If you look at town-planning blueprints of ancient Kyoto, you can see the clear division into blocks, and inside of each block you will see homes of various sizes, and a yarimizu stream (TN: A narrow stream flowing through a traditional Japanese garden, created through elaborate manipulation of water flows and rock placement in the water) running through them. “Most of the land [these days] is divided into tiny bits and pieces between many landowners, so you simply can not construct a new body of water that would go beyond your property boundaries. With vegetation, if you start planting the same kinds of grasses or trees as the ones that can be found in local, wild nature, eventually the area you plant will exhibit the same colors and shapes as other parts of the region and will visually merge with the local environment. And following the flora merge, creatures like birds and butterflies will also cross the boundary between the wild and the private property, and an exciting tale will be born,” ponders Tase.
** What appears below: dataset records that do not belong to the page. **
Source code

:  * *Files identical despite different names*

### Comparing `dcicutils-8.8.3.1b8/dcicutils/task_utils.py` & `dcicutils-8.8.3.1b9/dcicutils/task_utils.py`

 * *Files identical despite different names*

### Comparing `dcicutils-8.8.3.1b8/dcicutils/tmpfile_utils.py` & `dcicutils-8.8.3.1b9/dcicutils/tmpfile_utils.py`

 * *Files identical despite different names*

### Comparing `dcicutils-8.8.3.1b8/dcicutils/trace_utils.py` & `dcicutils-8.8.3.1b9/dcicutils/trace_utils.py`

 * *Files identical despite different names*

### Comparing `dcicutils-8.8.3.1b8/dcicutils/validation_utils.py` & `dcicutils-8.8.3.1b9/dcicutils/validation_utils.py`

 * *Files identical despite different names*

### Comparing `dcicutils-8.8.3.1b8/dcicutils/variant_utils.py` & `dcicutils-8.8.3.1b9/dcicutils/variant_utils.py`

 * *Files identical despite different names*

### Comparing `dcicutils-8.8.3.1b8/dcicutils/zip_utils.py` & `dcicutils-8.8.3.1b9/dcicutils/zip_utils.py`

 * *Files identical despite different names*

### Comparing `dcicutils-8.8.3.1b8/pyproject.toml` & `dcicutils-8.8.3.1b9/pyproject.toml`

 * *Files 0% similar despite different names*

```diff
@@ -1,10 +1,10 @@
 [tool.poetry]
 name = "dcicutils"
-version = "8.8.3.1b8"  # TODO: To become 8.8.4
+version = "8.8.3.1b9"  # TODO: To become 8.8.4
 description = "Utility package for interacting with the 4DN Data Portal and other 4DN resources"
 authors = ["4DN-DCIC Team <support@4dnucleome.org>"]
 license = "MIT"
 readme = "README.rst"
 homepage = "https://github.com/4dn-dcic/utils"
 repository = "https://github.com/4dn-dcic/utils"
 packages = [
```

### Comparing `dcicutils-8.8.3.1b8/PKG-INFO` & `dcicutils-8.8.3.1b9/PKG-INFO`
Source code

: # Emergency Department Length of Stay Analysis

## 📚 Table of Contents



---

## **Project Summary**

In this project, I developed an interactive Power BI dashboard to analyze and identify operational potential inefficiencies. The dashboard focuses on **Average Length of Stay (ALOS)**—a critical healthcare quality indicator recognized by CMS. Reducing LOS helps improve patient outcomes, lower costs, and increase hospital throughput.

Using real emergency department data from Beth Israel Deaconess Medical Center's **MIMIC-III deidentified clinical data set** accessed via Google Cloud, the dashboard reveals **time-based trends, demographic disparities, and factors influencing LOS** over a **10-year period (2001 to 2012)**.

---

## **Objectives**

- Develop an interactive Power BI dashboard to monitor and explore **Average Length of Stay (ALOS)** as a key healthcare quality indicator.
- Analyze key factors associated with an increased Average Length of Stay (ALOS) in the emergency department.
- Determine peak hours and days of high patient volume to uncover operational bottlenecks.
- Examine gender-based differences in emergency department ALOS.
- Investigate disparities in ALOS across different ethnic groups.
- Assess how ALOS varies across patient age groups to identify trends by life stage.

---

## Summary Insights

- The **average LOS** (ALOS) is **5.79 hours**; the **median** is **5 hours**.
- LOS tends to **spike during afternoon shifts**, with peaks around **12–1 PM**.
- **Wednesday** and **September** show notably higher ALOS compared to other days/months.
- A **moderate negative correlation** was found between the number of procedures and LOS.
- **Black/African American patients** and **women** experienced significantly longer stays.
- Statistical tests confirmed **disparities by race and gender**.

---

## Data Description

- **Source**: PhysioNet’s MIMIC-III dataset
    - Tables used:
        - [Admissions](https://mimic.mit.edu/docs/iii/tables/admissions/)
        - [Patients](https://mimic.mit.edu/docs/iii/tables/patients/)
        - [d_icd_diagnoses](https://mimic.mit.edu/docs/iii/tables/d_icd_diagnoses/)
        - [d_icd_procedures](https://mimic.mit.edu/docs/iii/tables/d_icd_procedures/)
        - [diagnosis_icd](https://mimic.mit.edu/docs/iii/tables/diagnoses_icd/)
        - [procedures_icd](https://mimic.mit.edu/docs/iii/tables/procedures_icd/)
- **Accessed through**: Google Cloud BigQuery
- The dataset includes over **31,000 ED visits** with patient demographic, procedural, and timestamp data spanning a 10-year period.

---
Tase states that in modern-day Tokyo, real estate developers care only about the comfort of their residents, and they shape the market values accordingly. They divide the already smaller properties into even smaller plots in order to meet the current market demands. His concern is that we are heading full speed towards a self-centered and egoistic society whereby a neighbor tells you, “I do not want a single leaf from your tree to fall on my property.” He declares, “I call this selfishly developed aggregation of property clusters the ‘Tokyo Construction Desert’, a sad sight. Tokyo is in desperate need of repair to its urban ecology.” The effort of humans to utilize the existing resources that nature has to offer, such as water and land, is in itself the process of creation of regional landscapes. If we strive to involve more people to participate in such projects as Geidai Hedge, we will create an environment in which we can build landscapes that are essential, natural, and likely to be sustainable for a long time.

 

ACROSS Fukuoka(PLAMTAGO/2017)

Photo by Akihide Saito

 

Michio Tase
Landscape architect
Born in 1949 in Tokyo, Tase graduated from the University of Chiba / Faculty of Horticulture / Landscape Architecture Course. In 1973 he joined Fujiueki Co., Ltd. – a landscaping company. In 1977, he established the Plamtago workshop. From 1978 to 1986 he was actively involved in the development of apartment complexes at SUM Design Co., Ltd. In 1990 he became the CEO of Plamtago Co., Ltd., and in 2008 he assumed the concurrent position of CEO at an agricultural entity North Co., Ltd.. His major works include Yurigaoka Village, Court House Kunitachi, ACROS Fukuoka, Fukushima Aquarium, BIOS in Okinawa, solar energy company OM-EGG, Nissan Advanced Technology Center, 5bai Midori, Ajinomoto Stadium West Field, Renovated ‘Machiya’ modern folk dwellings, Queen’s Meadow Country House and a horse farm in Tono City (capacity for up to 100 horses), among other projects.